*** Opening of TEXT PROVIDED ***

Citizen Potawatomi Nation responds to Tenth Circuit’s decision to vacate award
OKLAHOMA CITY – A local Native American tribe says a decision by the Tenth Circuit panel has muddied the waters when it comes to its laws in comparison to the state government.
In April of 2016, the Citizen Potawatomi Nation requested arbitration after the Oklahoma Tax Commission filed a complaint to revoke the permits for sales tax, low-point beer and mixed beverages from all tribal enterprises. Those enterprises include FireLake Entertainment Center, FireLake Corner Store, FireLake Discount Foods, FireLake Express Grocery and Grand Casino Hotel Resort.
The state argued that under the Model Tribal Gaming Compact, the tribal nation was required to collect, report and pay state sales taxes from all tribal businesses. The tribe argued that the state was attempting to use the compact to unlawfully impose state sales taxes on tribal land.
At the time, an arbitrator ruled in favor of Citizen Potawatomi Nation.

*** Close of TEXT PROVIDED ***

● EXERCISE TASKS:
a – Repeat the passage of the Citizen Potawatomi Nation article from "In April of" to "on tribal land.", word for word.
b – Carry on the news article about the Citizen Potawatomi Nation and the Tenth Circuit decision from the point where it ends.

*** Opening of EXTRACTED MATERIAL ***

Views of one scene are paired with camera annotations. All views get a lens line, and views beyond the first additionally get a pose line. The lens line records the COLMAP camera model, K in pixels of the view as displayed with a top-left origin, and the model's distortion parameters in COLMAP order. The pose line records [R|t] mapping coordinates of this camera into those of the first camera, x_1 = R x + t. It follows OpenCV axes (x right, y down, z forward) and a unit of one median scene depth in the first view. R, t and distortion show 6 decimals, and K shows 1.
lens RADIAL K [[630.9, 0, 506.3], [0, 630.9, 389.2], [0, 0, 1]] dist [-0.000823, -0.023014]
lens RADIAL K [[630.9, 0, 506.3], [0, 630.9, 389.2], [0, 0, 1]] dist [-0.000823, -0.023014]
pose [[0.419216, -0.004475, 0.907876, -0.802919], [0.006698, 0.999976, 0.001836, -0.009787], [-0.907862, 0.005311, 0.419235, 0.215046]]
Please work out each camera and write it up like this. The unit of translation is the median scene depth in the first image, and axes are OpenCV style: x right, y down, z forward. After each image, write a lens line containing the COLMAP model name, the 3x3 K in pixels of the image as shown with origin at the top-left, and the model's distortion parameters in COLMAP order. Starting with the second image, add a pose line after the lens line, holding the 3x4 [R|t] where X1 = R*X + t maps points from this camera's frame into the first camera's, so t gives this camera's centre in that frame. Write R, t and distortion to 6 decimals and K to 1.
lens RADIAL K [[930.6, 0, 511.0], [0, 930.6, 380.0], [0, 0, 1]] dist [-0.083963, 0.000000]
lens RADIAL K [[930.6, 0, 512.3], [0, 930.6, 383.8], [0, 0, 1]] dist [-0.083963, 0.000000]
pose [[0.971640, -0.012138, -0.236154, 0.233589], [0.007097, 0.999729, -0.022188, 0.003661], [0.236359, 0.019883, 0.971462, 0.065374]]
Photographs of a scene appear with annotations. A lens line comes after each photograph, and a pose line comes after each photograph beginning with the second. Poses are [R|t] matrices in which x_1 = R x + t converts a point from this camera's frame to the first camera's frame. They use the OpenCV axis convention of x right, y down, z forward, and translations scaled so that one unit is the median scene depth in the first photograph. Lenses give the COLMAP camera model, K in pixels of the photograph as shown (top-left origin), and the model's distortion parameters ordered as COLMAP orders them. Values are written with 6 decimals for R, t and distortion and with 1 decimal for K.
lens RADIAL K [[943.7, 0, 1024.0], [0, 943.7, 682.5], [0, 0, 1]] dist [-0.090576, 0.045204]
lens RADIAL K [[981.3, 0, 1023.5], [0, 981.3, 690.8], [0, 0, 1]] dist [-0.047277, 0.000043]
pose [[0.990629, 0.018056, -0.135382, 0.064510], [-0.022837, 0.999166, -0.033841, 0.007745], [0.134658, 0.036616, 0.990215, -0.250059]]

*** Close of EXTRACTED MATERIAL ***

● ACTIVITY ANSWERS:
a –
In April of 2016, the Citizen Potawatomi Nation requested arbitration after the Oklahoma Tax Commission filed a complaint to revoke the permits for sales tax, low-point beer and mixed beverages from all tribal enterprises. Those enterprises include FireLake Entertainment Center, FireLake Corner Store, FireLake Discount Foods, FireLake Express Grocery and Grand Casino Hotel Resort.
The state argued that under the Model Tribal Gaming Compact, the tribal nation was required to collect, report and pay state sales taxes from all tribal businesses. The tribe argued that the state was attempting to use the compact to unlawfully impose state sales taxes on tribal land.

b –
“Since 2014, the State of Oklahoma has attempted to unlawfully impose its taxation jurisdiction on the Nation,” George Wright, tribal attorney for Citizen Potawatomi Nation added. “In 2016, the Nation prevailed in arbitration against the state, which was conducted before a former Oklahoma Supreme Court justice.”
The state appealed the decision to the 10th Circuit panel, arguing that the arbitration clause was invalid.
Now, the three-judge panel has ruled that the clause is unenforceable and must be removed from all tribal compacts. As a result, the panel reversed and vacated Citizen Potawatomi Nation’s arbitration award.
“Citizen Potawatomi Nation is disappointed by the ruling of the United States Court of Appeals for the 10th Circuit,” Wright said. “The Nation will continue to pursue its lawful remedies in this matter.”